- Genre: Melodrama Romance Family
- Written by: Song Jung-rim
- Directed by: Oh Jin-suk
- Starring: Oh Hyun-kyung Kwon Oh-joong Jung Shi-ah Kim Jung-min Jung Sung-woon
- Country of origin: South Korea
- Original language: Korean
- No. of episodes: 103

Production
- Producer: Oh Se-kang
- Production location: Korea
- Running time: Mondays to Fridays at 08:40 (KST)
- Production company: Hwa&Dam Pictures

Original release
- Network: Seoul Broadcasting System
- Release: 30 May – 21 October 2011

= Miss Ajumma =

2011 South Korean television series

Miss Ajumma is a 2011 South Korean television series starring Oh Hyun-kyung, Kwon Oh-joong, Jung Shi-ah, Kim Jung-min and Jung Sung-woon. The morning soap opera aired on SBS on Mondays to Fridays at 8:40 a.m. from May 30, 2011 to October 21, 2011 for 103 episodes.

==Plot==
Kang Geum-hwa (Oh Hyun-kyung) quit her job after getting married and having a daughter. Uncomplaining and trusting, she tries her best to make a happy home for her family. But when she learns that her husband Go Kyung-se (Kwon Oh-joong) is having an affair, she divorces him. Initially miserable, Geum-hwa undergoes a makeover. Now confident and attractive, she is ready to start a new life with her daughter.

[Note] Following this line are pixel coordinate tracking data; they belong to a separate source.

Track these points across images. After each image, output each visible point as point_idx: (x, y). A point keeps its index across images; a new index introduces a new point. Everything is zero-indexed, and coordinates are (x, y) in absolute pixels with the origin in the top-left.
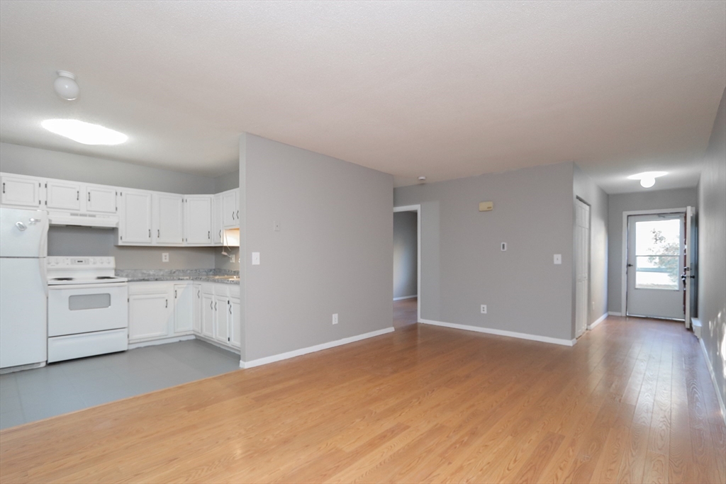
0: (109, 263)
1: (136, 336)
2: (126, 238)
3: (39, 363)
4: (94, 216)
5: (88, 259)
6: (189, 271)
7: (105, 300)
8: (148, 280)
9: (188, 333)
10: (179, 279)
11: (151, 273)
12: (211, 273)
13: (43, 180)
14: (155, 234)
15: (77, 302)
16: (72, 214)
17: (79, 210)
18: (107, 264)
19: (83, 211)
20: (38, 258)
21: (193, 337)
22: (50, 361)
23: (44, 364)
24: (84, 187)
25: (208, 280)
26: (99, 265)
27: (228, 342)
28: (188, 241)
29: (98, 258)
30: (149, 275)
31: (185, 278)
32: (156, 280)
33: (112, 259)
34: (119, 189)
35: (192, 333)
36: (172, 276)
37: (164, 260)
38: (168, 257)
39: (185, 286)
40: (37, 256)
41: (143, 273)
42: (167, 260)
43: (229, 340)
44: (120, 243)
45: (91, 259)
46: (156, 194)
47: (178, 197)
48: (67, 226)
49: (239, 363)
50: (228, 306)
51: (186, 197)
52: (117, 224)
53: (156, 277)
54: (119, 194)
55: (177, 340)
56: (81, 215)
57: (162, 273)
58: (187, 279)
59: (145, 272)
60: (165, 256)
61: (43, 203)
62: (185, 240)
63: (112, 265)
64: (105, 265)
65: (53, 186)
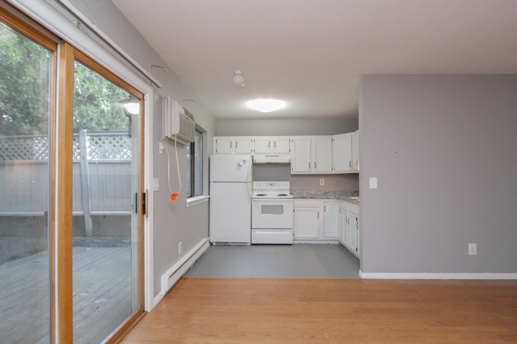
0: (287, 186)
1: (298, 236)
2: (296, 169)
3: (247, 243)
4: (277, 156)
6: (338, 193)
7: (279, 210)
8: (306, 198)
9: (334, 239)
10: (327, 198)
11: (313, 193)
13: (253, 138)
14: (313, 165)
15: (266, 209)
16: (267, 156)
17: (270, 153)
18: (285, 186)
19: (272, 154)
21: (337, 243)
22: (252, 243)
23: (249, 244)
24: (272, 139)
25: (344, 200)
26: (281, 187)
27: (356, 252)
28: (336, 170)
29: (281, 183)
30: (311, 194)
31: (331, 197)
32: (311, 198)
33: (288, 183)
34: (291, 137)
35: (337, 239)
36: (325, 195)
37: (321, 184)
38: (323, 182)
39: (332, 203)
40: (246, 181)
41: (307, 193)
42: (323, 184)
43: (357, 250)
44: (292, 173)
45: (277, 183)
46: (314, 138)
47: (329, 137)
48: (266, 163)
49: (358, 272)
50: (356, 222)
51: (334, 137)
52: (290, 160)
53: (312, 196)
54: (291, 140)
55: (326, 242)
56: (271, 156)
57: (319, 193)
58: (333, 199)
59: (308, 192)
60: (322, 181)
61: (253, 151)
62: (333, 169)
63: (288, 187)
64: (284, 187)
65: (258, 140)
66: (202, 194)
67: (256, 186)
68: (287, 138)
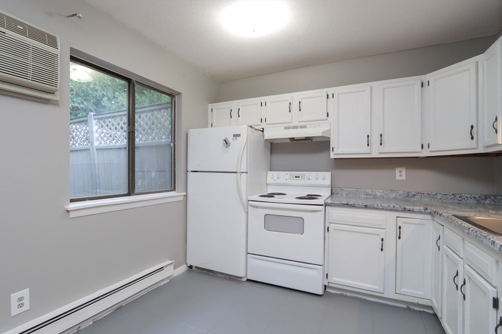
0: (325, 179)
1: (336, 280)
2: (341, 148)
3: (241, 278)
4: (305, 127)
5: (305, 175)
6: (439, 196)
7: (296, 225)
8: (353, 206)
10: (404, 210)
11: (378, 194)
12: (488, 201)
13: (263, 99)
14: (375, 140)
16: (286, 128)
17: (291, 123)
18: (322, 180)
19: (295, 124)
20: (236, 173)
23: (244, 279)
24: (295, 97)
26: (314, 182)
28: (431, 149)
29: (313, 174)
31: (417, 208)
32: (366, 207)
33: (328, 175)
37: (398, 178)
38: (404, 173)
42: (403, 178)
44: (333, 156)
45: (308, 174)
46: (377, 85)
47: (416, 80)
52: (329, 131)
54: (330, 96)
56: (294, 127)
57: (394, 195)
58: (420, 212)
59: (369, 191)
61: (263, 120)
62: (426, 146)
63: (328, 182)
64: (320, 182)
65: (271, 102)
66: (174, 190)
67: (272, 178)
68: (323, 92)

Kyung-se, the president of advertising company Sweet Rain, remarries. Eventually, he comes to the realization of how important Geum-hwa is to him, and wants her back. But his new wife Wang Se-mi (Jung Shi-ah) isn't going to let him go without a fight.

==Cast==
- Main cast
- Oh Hyun-kyung as Kang Geum-hwa
- Kwon Oh-joong as Go Kyung-se
- Jung Shi-ah as Wang Se-mi
- Kim Jung-min as Yoon Jung-woo
- Jung Sung-woon as Wang Bong-soo

- Supporting cast
- Kim Hyung-ja as Kwon Hee-ja
- Yeom Dong-heon as Kang Ho-shik
- Yu Ji-in as Lee Mi-ok
- Lee Da-jin as Kang Eun-hwa
- Oh Na-ra as Kim Hyun-sook
- Kim Jong-seok as Hwang Jong-goo
- In Gyo-jin (Note: Credited as Do Yi-sung.) as Lee Byung-chul
- Jang Mi-ja as Byung-chul's mother
- Min Joon-hyun as Kyung-se's friend
- Park Ran as Yeo Woo-kyung

==International broadcast==
- It aired in Vietnam on HTV2 from September 26, 2015, under the title Tạm biệt hôn nhân.